### What you are asked to do
Which countries are named in the article on management schools below?

New Delhi, 25 January 2011

Management Schools

CURTAIL OVERCROWDING

By P K Vasudeva

 

With globalisation taking root and inter-connectivity of the global economy asserting itself, the demand for management education is experiencing exponential growth. Nowhere is the craze more conspicuous than in India.

 

The number of MBA graduates churned out by about 2,000 Government-approved B-Schools in the country is around 200,000 annually. China has some 200 B-Schools and an annual turnover of 40,000 graduates, while the corresponding figures for the US are around 900 B-Schools turning out 150,000 MBA students.

 

According to a recent comparative analysis of figures, India has 100 management school seats per billion dollars of GDP, as against six in China, 11 in the US, and 13 in the UK. The All India Council for Technical Education (AICTE) and the University Grants Commission (UGC) are flooded with applications from 200 new institutions every year for accreditation of their MBA courses.

 

With the numbers registering a steep rise, exceeding 20% every year, it is becoming difficult to separate the chaff from the grain. As B-Schools are sprouting everywhere, there is hardly a university or college which does not have a department of business management.

 

In view of the hypnotic spell cast by management degrees and diplomas, unscrupulous operators have made a lucrative business of it, running outfits which have no infrastructure, qualified faculty or certification by the AICTE or the UGC. But they are still flourishing as dishonest business shops because of lack of awareness, no competition and easy accessibility for rural students.

### Given information
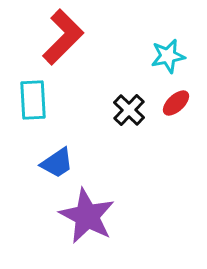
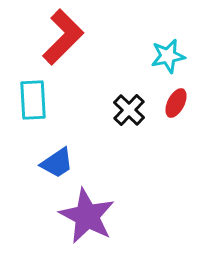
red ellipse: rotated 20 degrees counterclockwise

### Finished exercise
India, China, the US, and the UK.